Trahie et envoyée en prison, elle doit affronter l'alliance secrète de ses ennemies
Précédemment : Dans la cour poussiéreuse du centre pénitentiaire, une simple agression physique cache un complot bien plus sombre. Pour Jane, survivre face à Brigitte et Carla n'est que le début d'une vérité explosive.
Un chantage machiavélique
Après l'affrontement, le silence de mort qui régnait sur la cour a rapidement été brisé par les sifflets stridents des gardiens de prison. Jane et Carla ont été immédiatement conduites au quartier disciplinaire, séparées l'une de l'autre pour éviter une nouvelle émeute. Confinée dans sa cellule d'isolement, Jane s'attendait à une lourde sanction, mais elle était loin d'imaginer le piège psychologique qui l'attendait.
À la nuit tombée, les bruits de pas d'une gardienne se sont fait entendre. La porte s'est entrouverte discrètement, et une enveloppe kraft a été jetée sur le lit de Jane. Sans un mot, la complice de Carla a disparu dans l'ombre du couloir. Le cœur battant à tout rompre, Jane a déchiré le papier épais pour y découvrir une photographie qui a glacé son sang : son fiancé, ligoté et bâillonné sur une chaise au fond d'un entrepôt désaffecté.
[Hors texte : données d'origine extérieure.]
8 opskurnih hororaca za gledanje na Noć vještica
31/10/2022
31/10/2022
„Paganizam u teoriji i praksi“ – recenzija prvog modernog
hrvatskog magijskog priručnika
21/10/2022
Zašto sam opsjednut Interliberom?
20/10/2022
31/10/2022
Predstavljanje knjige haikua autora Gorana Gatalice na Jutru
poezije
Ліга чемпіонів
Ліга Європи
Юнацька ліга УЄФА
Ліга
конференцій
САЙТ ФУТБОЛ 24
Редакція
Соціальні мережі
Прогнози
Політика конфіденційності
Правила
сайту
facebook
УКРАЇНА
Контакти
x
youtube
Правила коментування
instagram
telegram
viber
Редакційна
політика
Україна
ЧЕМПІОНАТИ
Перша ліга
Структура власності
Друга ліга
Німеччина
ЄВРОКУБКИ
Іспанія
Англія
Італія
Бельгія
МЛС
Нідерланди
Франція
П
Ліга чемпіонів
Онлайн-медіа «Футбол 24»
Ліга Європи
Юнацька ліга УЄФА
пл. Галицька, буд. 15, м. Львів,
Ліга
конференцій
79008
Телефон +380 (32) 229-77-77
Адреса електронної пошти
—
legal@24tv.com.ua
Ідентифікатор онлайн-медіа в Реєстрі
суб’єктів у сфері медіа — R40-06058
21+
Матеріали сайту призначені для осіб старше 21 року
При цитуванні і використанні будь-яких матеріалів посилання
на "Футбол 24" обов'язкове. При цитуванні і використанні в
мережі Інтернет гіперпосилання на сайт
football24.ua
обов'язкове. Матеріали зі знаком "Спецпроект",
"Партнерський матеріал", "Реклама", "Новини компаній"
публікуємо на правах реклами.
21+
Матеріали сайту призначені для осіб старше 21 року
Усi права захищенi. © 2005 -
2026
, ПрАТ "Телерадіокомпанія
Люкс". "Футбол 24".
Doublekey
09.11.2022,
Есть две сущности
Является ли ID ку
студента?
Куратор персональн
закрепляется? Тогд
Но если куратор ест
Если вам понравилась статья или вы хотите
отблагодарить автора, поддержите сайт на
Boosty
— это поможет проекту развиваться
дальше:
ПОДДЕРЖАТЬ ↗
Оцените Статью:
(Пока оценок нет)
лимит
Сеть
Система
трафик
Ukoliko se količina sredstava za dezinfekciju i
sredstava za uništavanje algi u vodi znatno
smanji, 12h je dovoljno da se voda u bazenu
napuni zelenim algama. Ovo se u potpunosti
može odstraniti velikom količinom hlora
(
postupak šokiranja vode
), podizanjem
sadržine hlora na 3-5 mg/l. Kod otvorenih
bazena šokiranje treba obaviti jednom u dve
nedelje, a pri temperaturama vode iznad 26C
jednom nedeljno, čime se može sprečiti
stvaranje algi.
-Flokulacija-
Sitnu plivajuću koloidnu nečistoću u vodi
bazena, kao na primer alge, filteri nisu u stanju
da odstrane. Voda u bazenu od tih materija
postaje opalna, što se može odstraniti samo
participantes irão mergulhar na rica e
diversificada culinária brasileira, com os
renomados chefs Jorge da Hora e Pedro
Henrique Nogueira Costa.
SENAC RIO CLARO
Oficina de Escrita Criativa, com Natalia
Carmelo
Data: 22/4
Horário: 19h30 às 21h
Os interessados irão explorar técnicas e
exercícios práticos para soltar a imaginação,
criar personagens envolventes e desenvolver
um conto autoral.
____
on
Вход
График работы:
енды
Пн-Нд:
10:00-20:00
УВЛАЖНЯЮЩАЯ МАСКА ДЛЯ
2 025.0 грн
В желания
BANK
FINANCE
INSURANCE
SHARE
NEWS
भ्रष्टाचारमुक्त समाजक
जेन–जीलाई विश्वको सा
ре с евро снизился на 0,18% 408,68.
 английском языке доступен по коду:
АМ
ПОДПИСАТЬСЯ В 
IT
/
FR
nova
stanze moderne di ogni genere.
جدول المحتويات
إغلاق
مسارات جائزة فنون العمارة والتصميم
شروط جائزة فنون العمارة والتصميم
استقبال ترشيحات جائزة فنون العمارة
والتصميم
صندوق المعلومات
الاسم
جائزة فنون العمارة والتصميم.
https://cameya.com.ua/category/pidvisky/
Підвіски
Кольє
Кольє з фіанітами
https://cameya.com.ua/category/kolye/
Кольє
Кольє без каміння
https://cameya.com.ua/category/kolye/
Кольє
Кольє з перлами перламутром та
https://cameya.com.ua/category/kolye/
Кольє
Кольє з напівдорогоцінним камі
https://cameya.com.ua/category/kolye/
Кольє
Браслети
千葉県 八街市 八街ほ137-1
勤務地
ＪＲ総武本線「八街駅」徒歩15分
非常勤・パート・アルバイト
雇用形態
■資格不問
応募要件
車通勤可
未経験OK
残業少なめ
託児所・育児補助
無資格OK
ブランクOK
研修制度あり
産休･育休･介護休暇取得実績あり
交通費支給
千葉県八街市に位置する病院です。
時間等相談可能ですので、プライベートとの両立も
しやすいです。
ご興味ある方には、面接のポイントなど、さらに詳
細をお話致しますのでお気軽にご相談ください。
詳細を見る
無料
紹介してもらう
Accompagnant le cliché, une note manuscrite de Carla ne laissait place à aucun doute. Si Jane révélait la vérité sur le complot de sa sœur lors de son audition le lendemain matin, son fiancé serait éliminé. Carla exigeait que Jane endosse l'entière responsabilité de la bagarre et de l'agression de Brigitte, ce qui lui vaudrait une prolongation de peine de plusieurs années.
« Tu as cru gagner une bataille dans la poussière, Jane, mais c'est moi qui contrôle la guerre. Reste tranquille si tu veux qu'il vive », disait le message.
Toute la nuit, Jane a fait les cent pas dans sa cellule étroite, déchirée entre son désir de justice et la peur de perdre l'homme qu'elle aimait. Elle savait que Carla était capable du pire. Le lendemain matin, escortée jusqu'au bureau de la directrice de l'établissement, Jane a croisé le regard triomphant de sa sœur à travers la vitre de l'atelier de couture. L'heure des choix avait sonné.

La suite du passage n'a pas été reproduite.